DT – Qual é a real porta de entrada para a Covid-19 em Teófilo Otoni?

RL – A UPA 24 Horas é a porta para os pacientes com sintomas gripais da rede pública de saúde em Teófilo Otoni. Tem mais de uma semana que já está assim, quando houve a mudança dos atendimentos de não covid para o Raimundo Gobira. Situação em que transformaram o Gobira numa parte da UPA, e esta, ali na Getúlio Vargas, é só pra atendimento de covid. A estrutura foi dividida pra atender a chegada de pacientes que vão por demanda própria apresentando sintomas leves, que querem consultar, querem ter acesso a algum exame, passar por uma avaliação médica, até o paciente mais grave que é levado pelo Samu ou por ambulância de cidades pequenas, que são atendidas aqui. O Hospital Bom Samaritano é o hospital de retaguarda, em que os pacientes ficam internados em enfermaria ou no CTI. O Santa Rosália também, fica dependendo da demanda que esteja ali na UPA, de pacientes que estão esperando vagas, tem os leitos de CTI e enfermaria. O Philadelfia, se não me engano, tem também os leitos CTI. Mas a porta de entrada mesmo é na UPA.

DT – O cenário da Covid-19 em Teófilo Otoni com números no Boletim Epidemiológico que vem crescendo exponencialmente, assusta. O que poderia ser feito pra pelo menos amenizar essa situação?

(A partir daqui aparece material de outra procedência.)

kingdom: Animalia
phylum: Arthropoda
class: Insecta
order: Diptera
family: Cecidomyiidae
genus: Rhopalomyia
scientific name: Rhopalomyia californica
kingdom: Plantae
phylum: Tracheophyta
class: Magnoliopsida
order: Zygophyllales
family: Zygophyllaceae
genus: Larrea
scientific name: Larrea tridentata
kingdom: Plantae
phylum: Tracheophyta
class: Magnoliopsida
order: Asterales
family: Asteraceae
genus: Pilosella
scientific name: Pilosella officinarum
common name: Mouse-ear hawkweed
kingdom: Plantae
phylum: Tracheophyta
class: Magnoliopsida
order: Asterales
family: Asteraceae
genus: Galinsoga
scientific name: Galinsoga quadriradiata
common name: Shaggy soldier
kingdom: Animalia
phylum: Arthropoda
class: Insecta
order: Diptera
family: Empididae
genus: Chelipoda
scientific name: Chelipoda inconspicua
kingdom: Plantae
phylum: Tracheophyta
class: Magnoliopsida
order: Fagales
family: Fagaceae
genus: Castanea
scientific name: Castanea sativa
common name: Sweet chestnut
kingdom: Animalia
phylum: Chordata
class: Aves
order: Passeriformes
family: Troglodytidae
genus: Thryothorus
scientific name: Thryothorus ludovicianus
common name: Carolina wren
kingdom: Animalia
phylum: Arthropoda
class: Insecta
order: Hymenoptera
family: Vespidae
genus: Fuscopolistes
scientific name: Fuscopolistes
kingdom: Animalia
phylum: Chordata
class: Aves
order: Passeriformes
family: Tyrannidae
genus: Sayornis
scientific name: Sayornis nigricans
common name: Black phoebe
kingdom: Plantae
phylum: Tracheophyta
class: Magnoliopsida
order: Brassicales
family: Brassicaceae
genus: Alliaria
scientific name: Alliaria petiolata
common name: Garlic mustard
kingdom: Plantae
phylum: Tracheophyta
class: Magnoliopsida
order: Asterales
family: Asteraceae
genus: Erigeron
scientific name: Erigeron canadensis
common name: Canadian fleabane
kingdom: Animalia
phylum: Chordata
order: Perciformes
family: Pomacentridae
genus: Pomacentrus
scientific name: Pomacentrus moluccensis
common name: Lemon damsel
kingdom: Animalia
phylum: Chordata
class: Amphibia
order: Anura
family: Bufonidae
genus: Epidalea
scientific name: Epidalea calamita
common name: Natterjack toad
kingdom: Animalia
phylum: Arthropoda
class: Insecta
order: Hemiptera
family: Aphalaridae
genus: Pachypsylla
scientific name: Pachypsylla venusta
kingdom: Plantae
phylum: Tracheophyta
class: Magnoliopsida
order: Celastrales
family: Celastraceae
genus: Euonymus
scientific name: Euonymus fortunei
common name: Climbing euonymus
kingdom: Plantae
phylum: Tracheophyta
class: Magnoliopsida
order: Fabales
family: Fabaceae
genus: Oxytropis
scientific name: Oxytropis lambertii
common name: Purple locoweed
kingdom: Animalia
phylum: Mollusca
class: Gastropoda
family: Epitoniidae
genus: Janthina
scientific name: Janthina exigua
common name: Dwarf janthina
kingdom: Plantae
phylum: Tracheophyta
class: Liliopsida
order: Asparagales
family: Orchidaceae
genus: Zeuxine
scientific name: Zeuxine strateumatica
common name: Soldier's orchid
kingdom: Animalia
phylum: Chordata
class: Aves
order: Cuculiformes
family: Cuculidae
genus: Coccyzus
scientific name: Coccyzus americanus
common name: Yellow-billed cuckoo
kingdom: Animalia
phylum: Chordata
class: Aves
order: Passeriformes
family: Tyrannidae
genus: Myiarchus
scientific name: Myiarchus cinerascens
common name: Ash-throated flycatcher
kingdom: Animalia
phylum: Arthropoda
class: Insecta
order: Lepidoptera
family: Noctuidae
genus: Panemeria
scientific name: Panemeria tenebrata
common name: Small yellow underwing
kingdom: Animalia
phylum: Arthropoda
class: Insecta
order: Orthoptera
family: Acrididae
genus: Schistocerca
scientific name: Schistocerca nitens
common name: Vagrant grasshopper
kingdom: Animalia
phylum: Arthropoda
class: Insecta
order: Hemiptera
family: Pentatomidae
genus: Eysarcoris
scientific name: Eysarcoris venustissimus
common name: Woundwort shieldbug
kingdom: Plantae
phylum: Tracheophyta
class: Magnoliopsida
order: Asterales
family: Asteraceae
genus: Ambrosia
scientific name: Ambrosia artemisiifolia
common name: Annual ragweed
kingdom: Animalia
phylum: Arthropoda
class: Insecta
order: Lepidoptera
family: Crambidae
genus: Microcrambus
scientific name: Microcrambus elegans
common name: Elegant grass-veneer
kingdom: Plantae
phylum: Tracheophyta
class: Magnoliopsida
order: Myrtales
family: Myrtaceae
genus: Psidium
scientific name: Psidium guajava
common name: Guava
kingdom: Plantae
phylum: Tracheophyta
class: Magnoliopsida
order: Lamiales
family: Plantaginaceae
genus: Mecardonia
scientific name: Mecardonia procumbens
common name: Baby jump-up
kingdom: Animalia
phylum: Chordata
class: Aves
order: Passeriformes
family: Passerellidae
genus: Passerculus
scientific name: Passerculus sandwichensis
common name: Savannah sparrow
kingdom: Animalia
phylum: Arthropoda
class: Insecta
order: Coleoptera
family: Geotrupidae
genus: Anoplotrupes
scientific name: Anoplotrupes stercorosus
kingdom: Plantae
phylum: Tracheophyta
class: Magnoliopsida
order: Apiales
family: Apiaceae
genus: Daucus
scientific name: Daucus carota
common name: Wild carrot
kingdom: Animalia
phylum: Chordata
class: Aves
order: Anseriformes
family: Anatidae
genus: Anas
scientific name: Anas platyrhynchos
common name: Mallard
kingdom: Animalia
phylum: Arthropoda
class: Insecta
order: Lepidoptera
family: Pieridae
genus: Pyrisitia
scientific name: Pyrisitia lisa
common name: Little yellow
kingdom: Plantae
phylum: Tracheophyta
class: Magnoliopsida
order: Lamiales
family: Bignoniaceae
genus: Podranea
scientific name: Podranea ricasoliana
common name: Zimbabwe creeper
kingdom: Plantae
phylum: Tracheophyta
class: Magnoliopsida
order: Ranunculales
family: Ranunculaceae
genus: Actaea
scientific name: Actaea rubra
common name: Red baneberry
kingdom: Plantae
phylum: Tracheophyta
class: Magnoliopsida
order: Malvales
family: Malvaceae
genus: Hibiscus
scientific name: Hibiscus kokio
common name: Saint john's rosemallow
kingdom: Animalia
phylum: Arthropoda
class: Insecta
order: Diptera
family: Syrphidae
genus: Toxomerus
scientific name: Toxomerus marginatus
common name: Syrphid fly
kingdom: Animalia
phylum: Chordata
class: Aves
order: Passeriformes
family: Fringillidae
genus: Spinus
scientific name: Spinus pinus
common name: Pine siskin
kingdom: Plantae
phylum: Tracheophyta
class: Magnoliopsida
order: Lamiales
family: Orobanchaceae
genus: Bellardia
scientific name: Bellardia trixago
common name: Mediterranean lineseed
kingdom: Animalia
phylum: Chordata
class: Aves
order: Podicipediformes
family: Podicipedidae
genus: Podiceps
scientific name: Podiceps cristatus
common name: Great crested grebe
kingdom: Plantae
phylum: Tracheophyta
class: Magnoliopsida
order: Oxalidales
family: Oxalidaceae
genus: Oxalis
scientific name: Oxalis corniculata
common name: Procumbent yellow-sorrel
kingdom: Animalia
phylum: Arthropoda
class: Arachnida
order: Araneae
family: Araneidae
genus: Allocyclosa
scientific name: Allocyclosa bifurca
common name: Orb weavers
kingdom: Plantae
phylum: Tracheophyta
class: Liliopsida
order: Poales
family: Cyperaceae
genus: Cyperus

RL – Agora não tem jeito de evitar a contaminação, isso já é fato. Nós temos agora que partir pra cima do inimigo, e só tem uma forma, é tratando as pessoas. O vírus está aí, as pessoas vão ficar contaminadas, isso faz parte da evolução natural de qualquer epidemia, principalmente de vírus respiratório. Em torno de 70 a 80% da população vão ficar contaminados, o que a gente precisa é tratar as pessoas que são sintomáticas. E, não podemos abrir mão do arsenal de medicamento que temos. As armas que temos hoje, se a gente ficar discutindo políticas ideológicas, não tem evidência disso ou daquilo, isso é marketing pra indústria farmacêutica. Essa briga que não podemos ter. Eu como médico tenho usado esse tratamento nas pessoas sintomáticas e tem dado resultado. Pessoas precisam ser tratadas na fase inicial, e tratar numa fase inicial é só ter acompanhamento dos pacientes, investir no monitoramento, ter telefones que funcionam, colocar profissionais da saúde, temos faculdades de medicina, de enfermagem, colocar os alunos pra trabalharem para o SUS, através do tele-monitoramento. É atacar o vírus e controlar os sintomas através do tele-monitoramento, mas pra isso é preciso investir e ter coragem. É a minha forma de enfrentar a situação nesse momento já que nós não temos como impedir a disseminação mais do vírus, e não vão ser essas barreiras sanitárias aí, a sanitização que vem sendo feitas. Tudo isso ajuda, mas não vai ser a solução porque o vírus já se espalhou. Nós estamos amenizando com essas medidas tomadas que o vírus seja mais agressivo com a população, que atinja mais os grupos de risco. Temos agora que atacar o inimigo de frente, através da medicação que nós temos disponível no mercado. Medicação barata, boa e bem eficiente no tratamento inicial da doença.